Verse it seems can sweeten the toil of slaves in a tobacco factory.

"We encourage their singing as much as we can," said the brother of the proprietor, himself a diligent masticator of the weed, who attended us, and politely explained to us the process of making plug tobacco; "we encourage it as much as we can, for the boys work better while singing. Sometimes they will sing all day long with great spirit; at other times you will not hear a single note. They must sing wholly of their own accord, it is of no use to bid them do it."

"What is remarkable," he continued, "their tunes are all psalm tunes, and the words are from hymn-books; their taste is exclusively for sacred music; they will sing nothing else. Almost all these persons are church-members; we have not a dozen about the factory who are not so.

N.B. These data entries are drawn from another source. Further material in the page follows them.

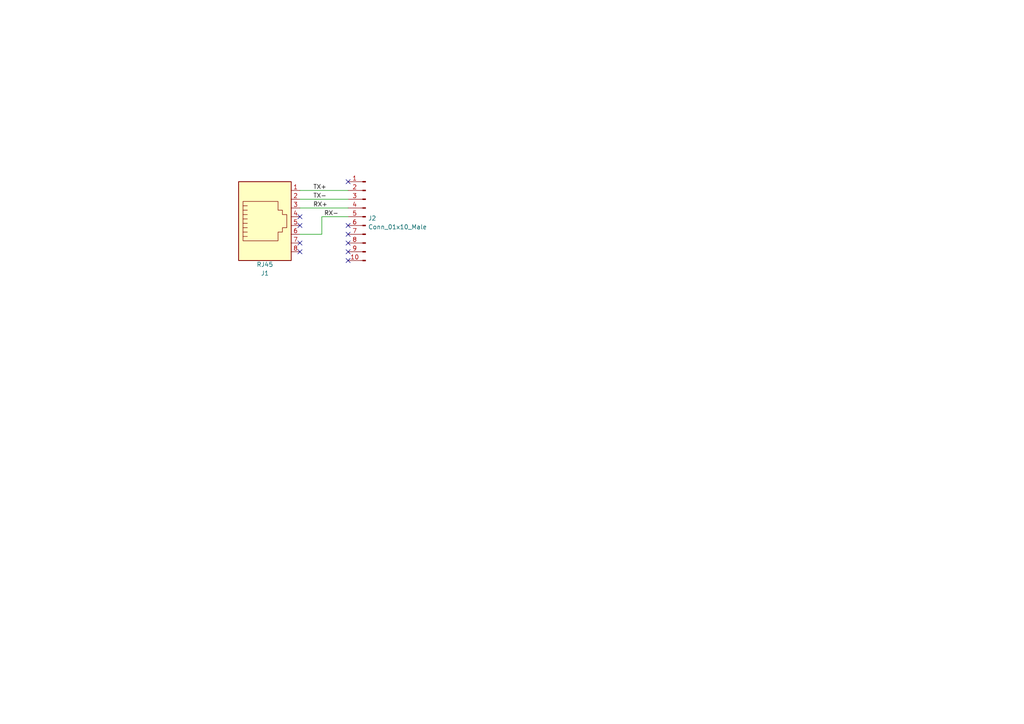
<source format=kicad_sch>
(kicad_sch (version 20211123) (generator eeschema)

  (uuid e63e39d7-6ac0-4ffd-8aa3-1841a4541b55)

  (paper "A4")

  


  (no_connect (at 86.995 62.865) (uuid 34fd4f0d-8a0e-4c87-9735-a2f8fb0669c5))
  (no_connect (at 86.995 65.405) (uuid 34fd4f0d-8a0e-4c87-9735-a2f8fb0669c6))
  (no_connect (at 86.995 70.485) (uuid 34fd4f0d-8a0e-4c87-9735-a2f8fb0669c7))
  (no_connect (at 86.995 73.025) (uuid 34fd4f0d-8a0e-4c87-9735-a2f8fb0669c8))
  (no_connect (at 100.965 67.945) (uuid 9a652ccd-91bf-4c30-bff2-7755e7f93d79))
  (no_connect (at 100.965 70.485) (uuid 9a652ccd-91bf-4c30-bff2-7755e7f93d79))
  (no_connect (at 100.965 73.025) (uuid 9a652ccd-91bf-4c30-bff2-7755e7f93d79))
  (no_connect (at 100.965 75.565) (uuid 9a652ccd-91bf-4c30-bff2-7755e7f93d79))
  (no_connect (at 100.965 65.405) (uuid 9a652ccd-91bf-4c30-bff2-7755e7f93d79))
  (no_connect (at 100.965 52.705) (uuid 9a652ccd-91bf-4c30-bff2-7755e7f93d79))

  (wire (pts (xy 93.345 67.945) (xy 93.345 62.865))
    (stroke (width 0) (type default) (color 0 0 0 0))
    (uuid 108233bc-fe3f-4b64-84bd-88c3cb154c99)
  )
  (wire (pts (xy 93.345 62.865) (xy 100.965 62.865))
    (stroke (width 0) (type default) (color 0 0 0 0))
    (uuid 86128ef8-0e34-4809-a6ea-9d8037031bbd)
  )
  (wire (pts (xy 86.995 67.945) (xy 93.345 67.945))
    (stroke (width 0) (type default) (color 0 0 0 0))
    (uuid abd64d43-20ca-4b37-94fd-5fc041c76dd4)
  )
  (wire (pts (xy 86.995 55.245) (xy 100.965 55.245))
    (stroke (width 0) (type default) (color 0 0 0 0))
    (uuid aeeb4bdf-6183-41c7-ad86-233b21c90fac)
  )
  (wire (pts (xy 86.995 57.785) (xy 100.965 57.785))
    (stroke (width 0) (type default) (color 0 0 0 0))
    (uuid b91d1fe8-c1a1-4ed9-8840-4f0b7401554c)
  )
  (wire (pts (xy 86.995 60.325) (xy 100.965 60.325))
    (stroke (width 0) (type default) (color 0 0 0 0))
    (uuid e54475ff-63ce-430f-ac60-d10a1d8de169)
  )

  (label "RX+" (at 90.805 60.325 0)
    (effects (font (size 1.27 1.27)) (justify left bottom))
    (uuid a5ee59ed-a32d-4115-b659-b91670558b51)
  )
  (label "TX-" (at 90.805 57.785 0)
    (effects (font (size 1.27 1.27)) (justify left bottom))
    (uuid c6c856f2-8e8c-4a85-9734-df4f06437dfc)
  )
  (label "RX-" (at 93.98 62.865 0)
    (effects (font (size 1.27 1.27)) (justify left bottom))
    (uuid c7b5acc3-3e2a-4917-aca2-6c7dfeacabb4)
  )
  (label "TX+" (at 90.805 55.245 0)
    (effects (font (size 1.27 1.27)) (justify left bottom))
    (uuid e8a6e46c-b1d0-43ca-a150-dc91960bff34)
  )

  (symbol (lib_id "Connector:Conn_01x10_Male") (at 106.045 62.865 0) (mirror y) (unit 1)
    (in_bom yes) (on_board yes) (fields_autoplaced)
    (uuid 79451892-db6b-4999-916d-6392174ee493)
    (property "Reference" "J2" (id 0) (at 106.7562 63.3003 0)
      (effects (font (size 1.27 1.27)) (justify right))
    )
    (property "Value" "" (id 1) (at 106.7562 65.8372 0)
      (effects (font (size 1.27 1.27)) (justify right))
    )
    (property "Footprint" "" (id 2) (at 106.045 62.865 0)
      (effects (font (size 1.27 1.27)) hide)
    )
    (property "Datasheet" "~" (id 3) (at 106.045 62.865 0)
      (effects (font (size 1.27 1.27)) hide)
    )
    (pin "1" (uuid e2b24e25-1a0d-434a-876b-c595b47d80d2))
    (pin "10" (uuid fad4c712-0a2e-465d-a9f8-83d26bd66e37))
    (pin "2" (uuid 422b10b9-e829-44a2-8808-05edd8cb3050))
    (pin "3" (uuid 20901d7e-a300-4069-8967-a6a7e97a68bc))
    (pin "4" (uuid cf21dfe3-ab4f-4ad9-b7cf-dc892d833b13))
    (pin "5" (uuid 0d993e48-cea3-4104-9c5a-d8f97b64a3ac))
    (pin "6" (uuid b12e5309-5d01-40ef-a9c3-8453e00a555e))
    (pin "7" (uuid be6b17f9-34f5-44e9-a4c7-725d2e274a9d))
    (pin "8" (uuid f56d244f-1fa4-4475-ac1d-f41eed31a48b))
    (pin "9" (uuid 1c9f6fea-1796-4a2d-80b3-ae22ce51c8f5))
  )

  (symbol (lib_id "Connector:RJ45") (at 76.835 62.865 0) (mirror x) (unit 1)
    (in_bom yes) (on_board yes) (fields_autoplaced)
    (uuid d1d272e9-a112-40e9-8ccd-279b04adb456)
    (property "Reference" "J1" (id 0) (at 76.835 79.2648 0))
    (property "Value" "RJ45" (id 1) (at 76.835 76.7279 0))
    (property "Footprint" "SebLee:RJ45_Vertical" (id 2) (at 76.835 63.5 90)
      (effects (font (size 1.27 1.27)) hide)
    )
    (property "Datasheet" "~" (id 3) (at 76.835 63.5 90)
      (effects (font (size 1.27 1.27)) hide)
    )
    (pin "1" (uuid 4e7ee89e-e3bd-4c59-a6e1-e370f451c381))
    (pin "2" (uuid b2c5b0a8-32de-45f7-9091-78722b095b5b))
    (pin "3" (uuid f2be02da-9018-4a96-8543-13b5296b0ced))
    (pin "4" (uuid 4032b56d-a53a-4bb5-ac3b-c59eec722e3e))
    (pin "5" (uuid fc2d25a4-7345-4c18-bb97-43e3a9203355))
    (pin "6" (uuid cbdc5cfe-d71b-4757-8e65-75ba99306a9d))
    (pin "7" (uuid f8997d81-479e-4edf-9f9c-860c85e4f531))
    (pin "8" (uuid 7437b41b-d18a-408f-a04e-b9dbafcc6f80))
  )

  (sheet_instances
    (path "/" (page "1"))
  )

  (symbol_instances
    (path "/d1d272e9-a112-40e9-8ccd-279b04adb456"
      (reference "J1") (unit 1) (value "RJ45") (footprint "SebLee:RJ45_Vertical")
    )
    (path "/79451892-db6b-4999-916d-6392174ee493"
      (reference "J2") (unit 1) (value "Conn_01x10_Male") (footprint "SebLee:JST_ZH_B10B-ZR_1x10_P1.50mm_Vertical")
    )
  )
)

</source>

Most of them are of the Baptist persuasion; a few are Methodists."

I saw in the course of the day the Baptist church in which these people worship, a low, plain, but spacious brick building, the same in which the sages of Virginia, a generation of great men, debated the provisions of the constitution. It has a congregation of twenty-seven hundred persons, and the best choir, I heard somebody say, in all Richmond. Near it is the Monumental church, erected on the site of the Richmond theatre, after the terrible fire which carried mourning into so many families.

In passing through an old part of Main-street, I was shown an ancient stone cottage of rude architecture and humble dimensions, which was once the best hotel in Richmond. Here, I was told, there are those in Richmond who remember dining with General Washington, Judge Marshall, and their cotemporaries. I could not help comparing it with the palace-like building put up at Richmond within two or three years past, named the Exchange Hotel, with its spacious parlors, its long dining-rooms, its airy dormitories, and its ample halls and passages, echoing to the steps of busy waiters, and guests coming and departing. The Exchange Hotel is one of the finest buildings for its purpose in the United States, and is extremely well-kept.

I paid a visit to the capitol, nobly situated on an eminence which overlooks the city, and is planted with trees. The statue of Washington, executed by Houdon for the state of Virginia, in 1788, is here. It is of the size of life, representing Gen.